Fox Kids was replaced by the 4Kids Entertainment-produced FoxBox block on September 14, 2002. The block, renamed 4Kids TV on January 22, 2005, ran until December 27, 2008, marking Fox's complete withdrawal from children's programming. It was not until 2014 that Fox would reverse course and return to carrying children's programming with the launch of an E/I programming block called Xploration Station, which is produced by Steve Rotfeld Productions.
While Fox Kids ended its existence on broadcast television in the United States, Disney instituted a two-hour morning lineup on its newly acquired ABC Family cable channel (known as the "ABC Family Action Block") that was programmed similarly to Fox Kids and featured content originated on the block. Internationally, Disney temporarily retained the Fox Kids brand for the international channels in Europe, Israel and Latin America acquired through the purchase of Fox Kids Worldwide (which became ABC Family Worldwide after the sale was completed). The original intention of The Walt Disney Company after the acquisition was to rebrand all Fox Kids operations outside of the US with Toon Disney, a channel that had very little distribution internationally. In 2004, Disney began branding its action and adventure programming from the Fox Kids library as Jetix; the new name was first used in the United States on the ABC Family morning block and a new prime-time lineup on Toon Disney and then Disney XD.
The Fox Kids name was used again for the web series Fox Kids Movie Challenge, produced by 20th Century Studios for the Fox Family Entertainment YouTube channel despite having no affiliation with the brand.

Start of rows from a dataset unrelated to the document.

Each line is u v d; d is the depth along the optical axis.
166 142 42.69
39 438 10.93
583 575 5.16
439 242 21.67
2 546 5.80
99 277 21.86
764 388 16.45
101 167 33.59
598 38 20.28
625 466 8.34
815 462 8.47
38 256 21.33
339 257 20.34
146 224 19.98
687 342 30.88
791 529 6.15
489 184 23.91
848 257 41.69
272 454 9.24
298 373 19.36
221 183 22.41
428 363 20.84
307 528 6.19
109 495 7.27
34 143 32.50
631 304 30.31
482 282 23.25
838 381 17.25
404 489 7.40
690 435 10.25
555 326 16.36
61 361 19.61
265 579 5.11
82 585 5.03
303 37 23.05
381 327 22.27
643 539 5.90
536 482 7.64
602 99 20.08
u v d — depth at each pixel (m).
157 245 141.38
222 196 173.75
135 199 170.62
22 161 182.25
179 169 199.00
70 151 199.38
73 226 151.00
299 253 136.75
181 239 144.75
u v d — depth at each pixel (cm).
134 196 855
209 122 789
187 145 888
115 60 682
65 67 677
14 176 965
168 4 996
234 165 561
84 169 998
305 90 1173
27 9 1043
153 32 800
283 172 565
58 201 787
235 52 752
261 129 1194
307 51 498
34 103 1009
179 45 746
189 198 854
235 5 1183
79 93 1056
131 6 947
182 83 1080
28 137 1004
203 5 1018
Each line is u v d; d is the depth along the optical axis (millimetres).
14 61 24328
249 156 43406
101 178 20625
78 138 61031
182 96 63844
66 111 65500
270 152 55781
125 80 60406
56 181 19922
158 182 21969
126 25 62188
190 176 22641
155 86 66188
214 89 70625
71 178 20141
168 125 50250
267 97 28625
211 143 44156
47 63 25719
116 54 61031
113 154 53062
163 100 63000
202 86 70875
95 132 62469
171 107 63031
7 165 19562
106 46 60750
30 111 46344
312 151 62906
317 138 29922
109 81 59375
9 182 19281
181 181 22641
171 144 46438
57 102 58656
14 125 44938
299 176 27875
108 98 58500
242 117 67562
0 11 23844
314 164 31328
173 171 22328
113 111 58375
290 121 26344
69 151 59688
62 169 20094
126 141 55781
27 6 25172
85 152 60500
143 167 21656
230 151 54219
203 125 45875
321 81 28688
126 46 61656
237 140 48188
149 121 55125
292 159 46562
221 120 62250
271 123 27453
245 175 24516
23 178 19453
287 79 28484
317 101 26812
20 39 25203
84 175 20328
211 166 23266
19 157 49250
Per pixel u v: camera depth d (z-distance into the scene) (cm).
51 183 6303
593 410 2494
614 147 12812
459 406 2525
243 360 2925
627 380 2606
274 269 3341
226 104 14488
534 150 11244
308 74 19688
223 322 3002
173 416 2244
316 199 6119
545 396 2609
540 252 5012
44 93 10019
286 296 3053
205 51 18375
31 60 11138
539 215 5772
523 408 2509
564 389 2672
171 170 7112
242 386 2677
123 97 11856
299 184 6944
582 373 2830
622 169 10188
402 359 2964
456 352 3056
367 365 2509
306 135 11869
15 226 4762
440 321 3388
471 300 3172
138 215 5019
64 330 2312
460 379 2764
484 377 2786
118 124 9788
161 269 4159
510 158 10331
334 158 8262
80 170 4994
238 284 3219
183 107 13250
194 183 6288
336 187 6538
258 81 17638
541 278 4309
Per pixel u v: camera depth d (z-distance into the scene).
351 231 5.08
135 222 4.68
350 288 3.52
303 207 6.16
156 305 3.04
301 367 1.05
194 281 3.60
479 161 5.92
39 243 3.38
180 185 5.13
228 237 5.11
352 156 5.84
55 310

Main article: List of programs broadcast by Fox Kids
In addition to the program block, Fox Kids had its own radio program in the United States, the Fox Kids Radio Countdown. This two-hour broadcast was hosted by Chris Leary of ZDTV and TechTV fame and consisted of contests and gags, with sound effects incorporated throughout the program. It was later renamed as Fox All Access (growing up with its original audience technically) and served primarily as a promotional vehicle for Fox television programs, current artists, and films in its later years, before eventually ending its run in 2012.